# My latest quilt



## stirfamily (Jun 18, 2002)

Just took this one off the frame this morning. Still needs to be bound. I call it Virginia Trails. It is going to my dad.








Karen in NE Indiana


----------



## DW (May 10, 2002)

I LOVE the colors.


----------



## jbowyer01 (Aug 4, 2008)

Beautiful!


----------



## BusyBees2 (Dec 10, 2004)

Love it!!!


----------



## bopeep (Apr 2, 2007)

SEW BEAUTIFUL !!!!!!
I LOVE IT !!!!!!!!!!!
bopeep


----------



## Marsha (May 11, 2002)

I love it!!!!

Marsha


----------



## grannygardner (May 4, 2005)

Beautiful colors. I'm sure your dad will love it.


----------



## MacaReenie (Mar 1, 2008)

That is just gorgeous!! Great color choices and the quilting is done beautifully! Do you use a domestic machine, a long arm or did you handquilt that??


----------



## Terri in WV (May 10, 2002)

How nice!!


----------



## PonderosaQ (Jan 12, 2004)

Very nice. I bet my dad would have liked that too.


----------



## AngieM2 (May 10, 2002)

That's really really nice. I love the way the swirls appear to intertwine.
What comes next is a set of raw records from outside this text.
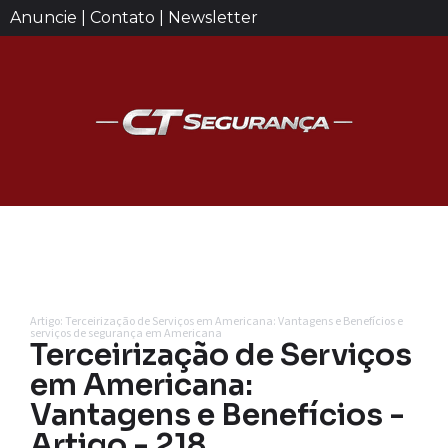
Anuncie | Contato | Newsletter
Artigo: Terceirização de Serviços em Americana: Vantagens e Benefícios e
serviços de segurança em Americana
Terceirização de Serviços
em Americana:
Vantagens e Benefícios -
Artigo - 218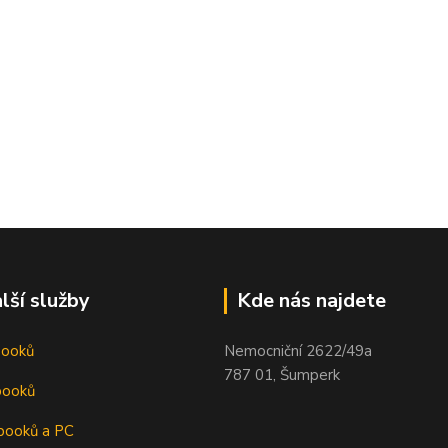
lší služby
Kde nás najdete
booků
Nemocniční 2622/49a
787 01, Šumperk
booků
booků a PC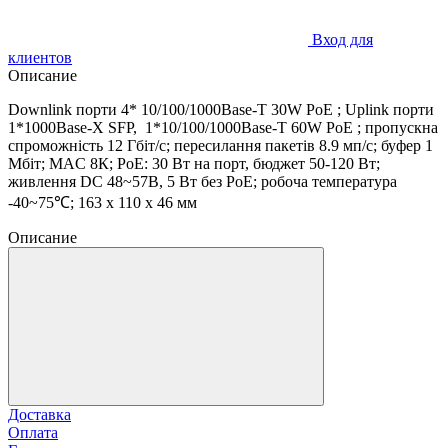
Вход для
клиентов
Описание
Downlink порти 4* 10/100/1000Base-T 30W PoE ; Uplink порти
1*1000Base-X SFP, 1*10/100/1000Base-T 60W PoE ; пропускна
спроможність 12 Гбіт/с; пересилання пакетів 8.9 мп/с; буфер 1
Мбіт; MAC 8К; PoE: 30 Вт на порт, бюджет 50-120 Вт;
живлення DC 48~57В, 5 Вт без PoE; робоча температура
-40~75℃; 163 х 110 х 46 мм
Описание
Доставка
Оплата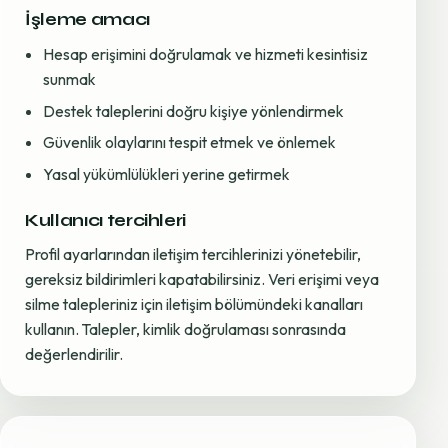
İşleme amacı
Hesap erişimini doğrulamak ve hizmeti kesintisiz
sunmak
Destek taleplerini doğru kişiye yönlendirmek
Güvenlik olaylarını tespit etmek ve önlemek
Yasal yükümlülükleri yerine getirmek
Kullanıcı tercihleri
Profil ayarlarından iletişim tercihlerinizi yönetebilir,
gereksiz bildirimleri kapatabilirsiniz. Veri erişimi veya
silme talepleriniz için iletişim bölümündeki kanalları
kullanın. Talepler, kimlik doğrulaması sonrasında
değerlendirilir.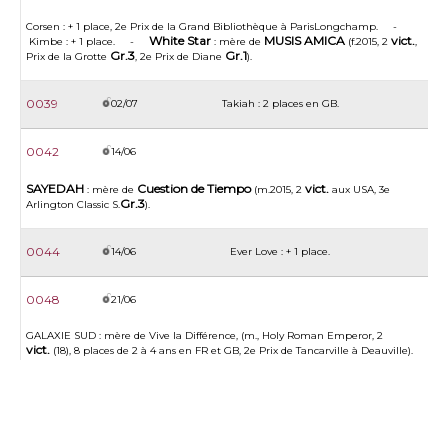
Corsen : + 1 place, 2e Prix de la Grand Bibliothèque à ParisLongchamp. -
White Star
MUSIS AMICA
vict.
Kimbe : + 1 place. -
: mère de
(f.2015, 2
,
Gr.3
Gr.1
Prix de la Grotte
, 2e Prix de Diane
).
0039
02/07
Takiah : 2 places en GB.
0042
14/06
SAYEDAH
Cuestion de Tiempo
vict.
: mère de
(m.2015, 2
aux USA, 3e
Gr.3
Arlington Classic S.
).
0044
14/06
Ever Love : + 1 place.
0048
21/06
GALAXIE SUD : mère de Vive la Différence, (m., Holy Roman Emperor, 2
vict.
(18), 8 places de 2 à 4 ans en FR et GB, 2e Prix de Tancarville à Deauville).
Out of Town
(L.)
-
: 2e Derby du Languedoc
.
0051
14/06
Regina Pacis : + 1 place.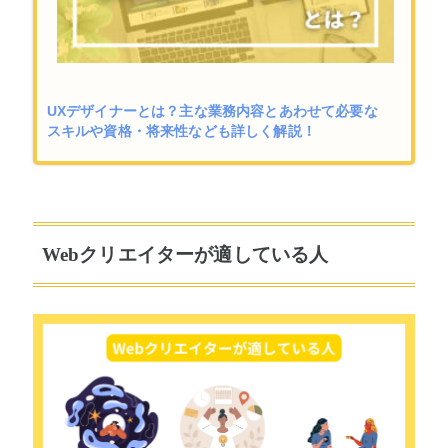
UXデザイナーとは？主な業務内容とあわせて必要な
スキルや資格・将来性なども詳しく解説！
Webクリエイターが適している人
Another lady that does such nice work. You're dad should love it.

Angie


----------



## tlag1986 (Jul 3, 2010)

It is so beautiful! I love the earth tone colors. You did fantastic!


----------



## stirfamily (Jun 18, 2002)

Thanks all for the wonderful compliments. MacaReenie, I have a midarm machine called a Bailey Home Quilter. It is a 17 inch machine that sits on a grace pro frame. Got it last November and was ready to get rid of it when I first tried machine quilting. I am glad I kept it. I'm finally getting the hang of it and actually like it now!


----------



## Miz Mary (Feb 15, 2003)

That is really gorgeous !! I like the colors ,and the border really sets it off perfectly !!
Nice quilting too !!


----------



## CJ (May 10, 2002)

Oh YUMMY! Those are my colors! What a beautiful quilt!


----------



## Texasdirtdigger (Jan 17, 2010)

Your Dad is gonna adore it and you!
Is it a Holiday gift? Or, just cause I love ya, gift?
My Dad would have really been proud to be the recipient of that handsome piece.
You do lovely work.


----------



## Colorado (Aug 19, 2005)

Great.


----------



## stirfamily (Jun 18, 2002)

Texasdirtdigger said:


> Your Dad is gonna adore it and you!
> Is it a Holiday gift? Or, just cause I love ya, gift?
> My Dad would have really been proud to be the recipient of that handsome piece.
> You do lovely work.


My dad loves quilts. I have never made one just for him so it is a just because I love you gift. 
Karen in NE Indiana


----------



## Tinker (Apr 5, 2004)

You did a great job! The colors make it look very "woodsy" & "manly" I am sure your dad will really cherish it.


----------